Betzer is the author of Animating the Antique: Sculptural Encounter in the Age of Aesthetic Theory (Penn State University Press, 2021), which explores the ramifications of the birth of aesthetic theory in the decades around 1750, when a distinctively eighteenth-century way of conceiving the antique emerged, one that had significant echoes throughout the nineteenth century: in the making and beholding of modern art, the articulations of art theory, and the writing of art history. Moving across Rome, Florence, Naples, London, Dresden, and Paris, the book explores the Janus-faced nature of encounters with the antique, whereby sculptures and beholders alike were caught between the promise of animation and the threat of mortification.

Her first book, Ingres and the Studio: Women, Painting, History (Penn State University Press, 2012), focused on J.-A.-D. Ingres, a critical figure of the modern era and an artist celebrated in his lifetime and beyond as one of the most esteemed portraitists of all time. Ingres and the Studio situated this essential aspect of Ingres's oeuvre in the context of his studio practice and his training of students, positing that female portraiture functioned for these artists as a privileged model of ambitious painting itself.

Having completed degrees at Wellesley College (BA), the Courtauld Institute (MA), and Northwestern University (PhD), Betzer joined the University of Virginia faculty in 2007. She is an affiliated faculty member of the Department of French at UVA. In addition to teaching in the undergraduate and graduate curricula in art history, between 2016 and 2021 Betzer served as inaugural Co-Director of the College Fellows Program and Engagements Curriculum–fundamental elements of UVA's first broad-scale reimagination of the place of the liberal arts in the undergraduate experience in over forty years. In 2021-22 Betzer served as Interim Chair of the Department of Art and from 2022-2025 she was Associate Dean for Arts & Humanities in the College and Graduate School of Arts & Sciences at UVA.

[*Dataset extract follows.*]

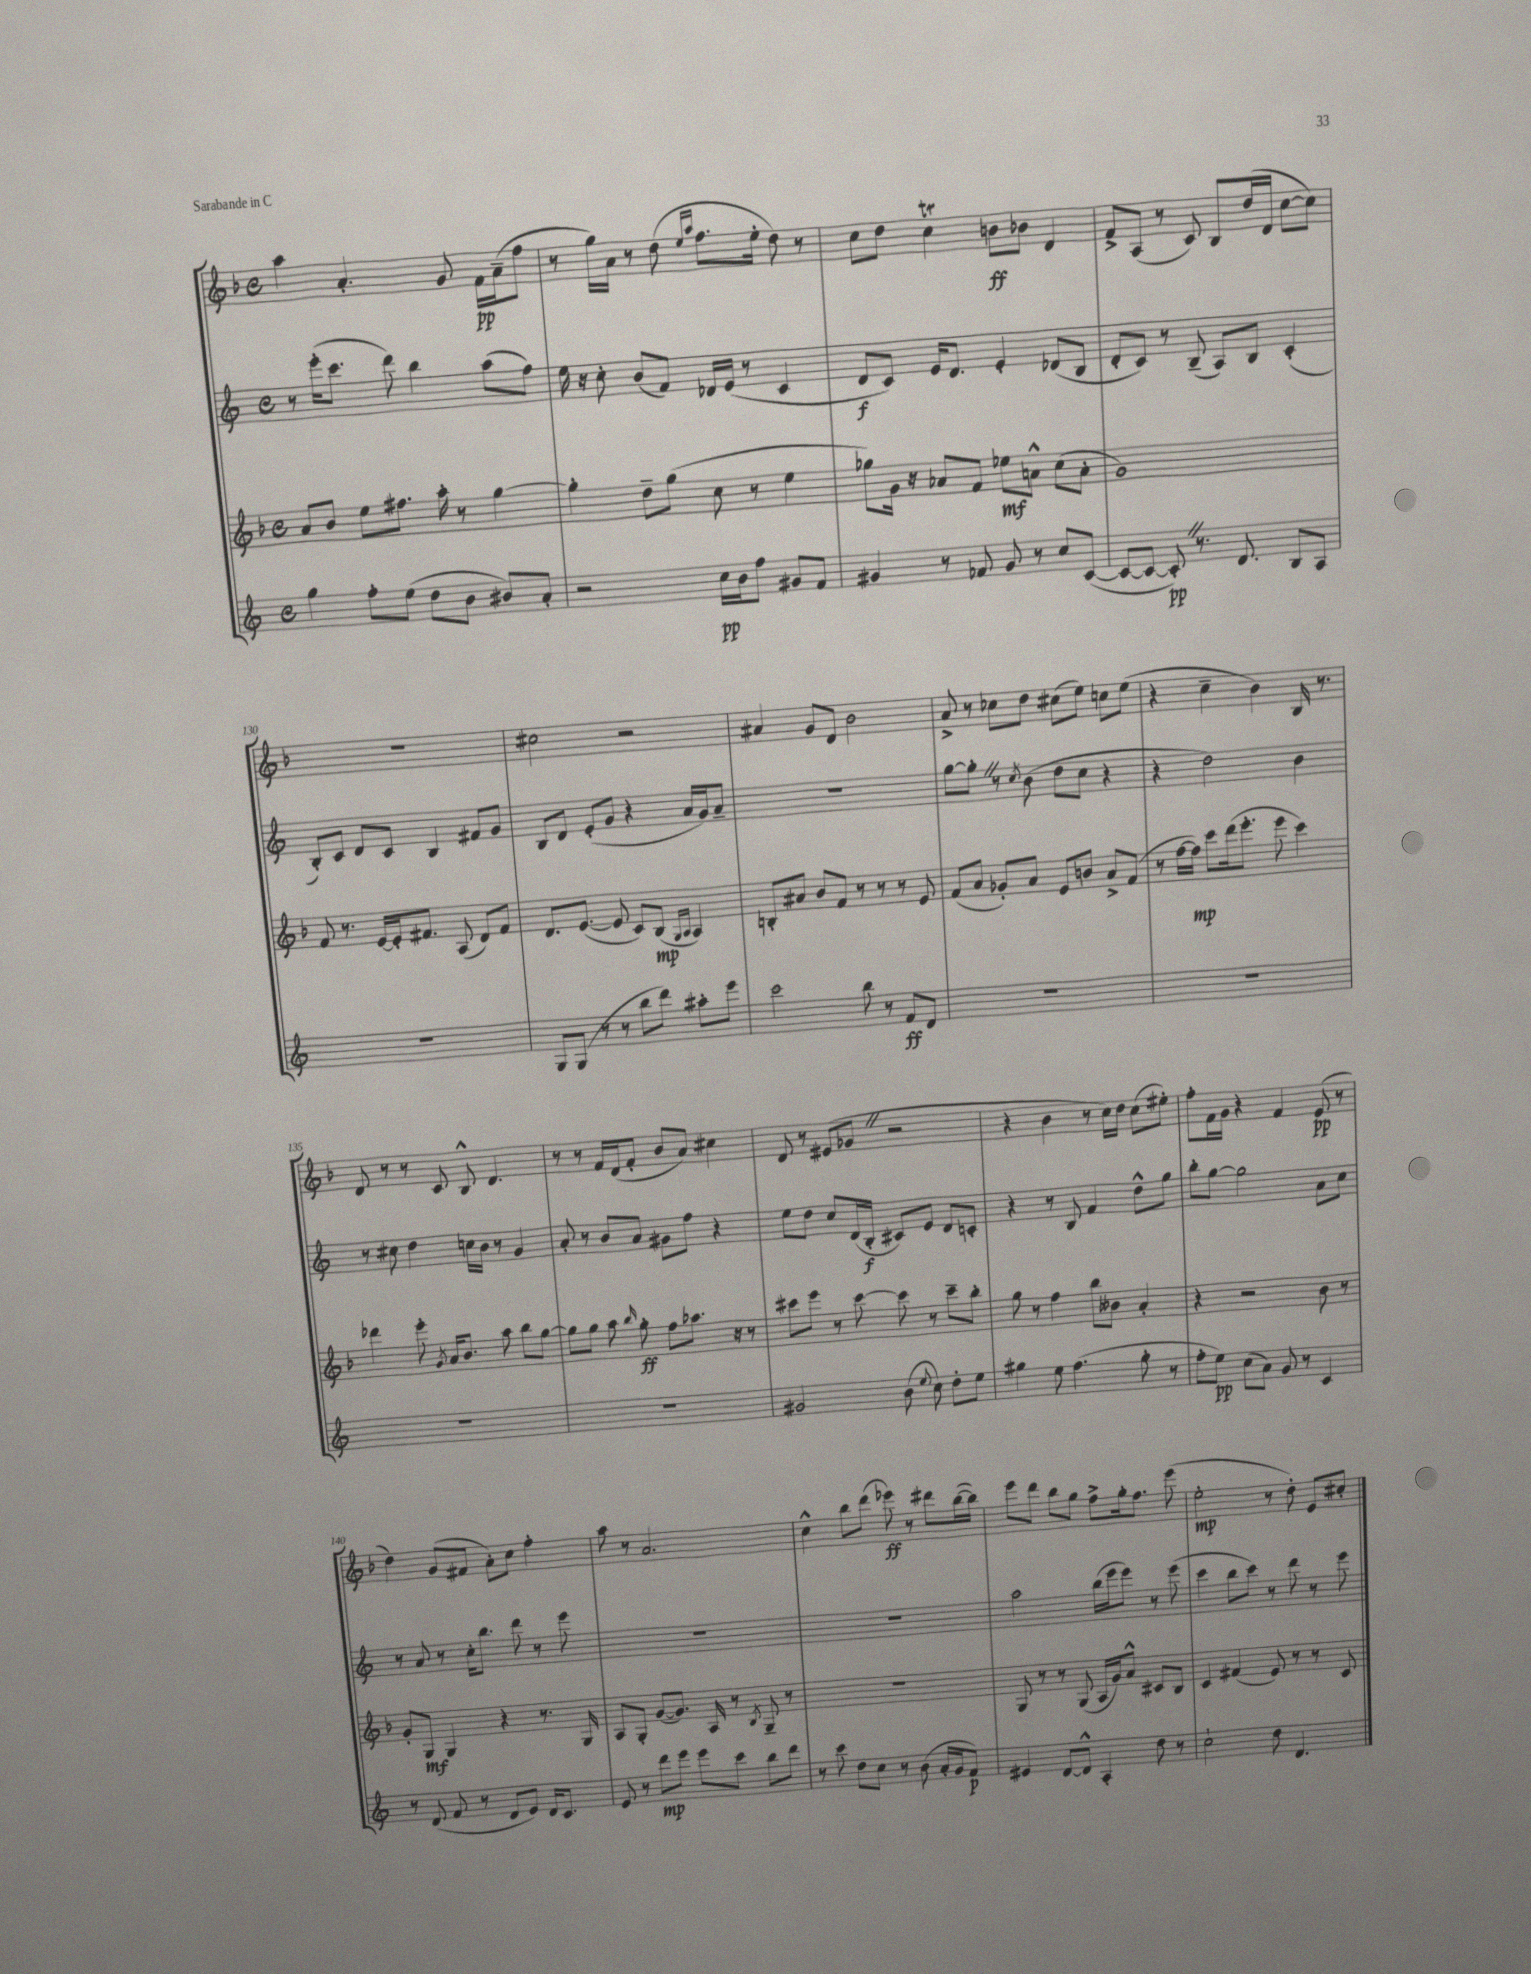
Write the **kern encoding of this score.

Betzer is the recipient of grants from the Institute for Advanced Study in Princeton, the Center for Advanced Study in the Visual Arts, the Kress Foundation, the Howard Foundation, and the Getty Research Institute. In 2019 she was the Thomas Jefferson Fellow at Downing College, University of Cambridge. She has served as the Chair of the Editorial Board for The Art Bulletin (2015-17), and her articles and reviews have appeared in Art History, The Art Bulletin, the Oxford Art Journal, Art Journal, Sculpture Journal, and The Burlington Magazine.

Professor Betzer welcomes inquiries from prospective students interested in undertaking PhD research in European art and aesthetics in the long eighteenth- and nineteenth centuries.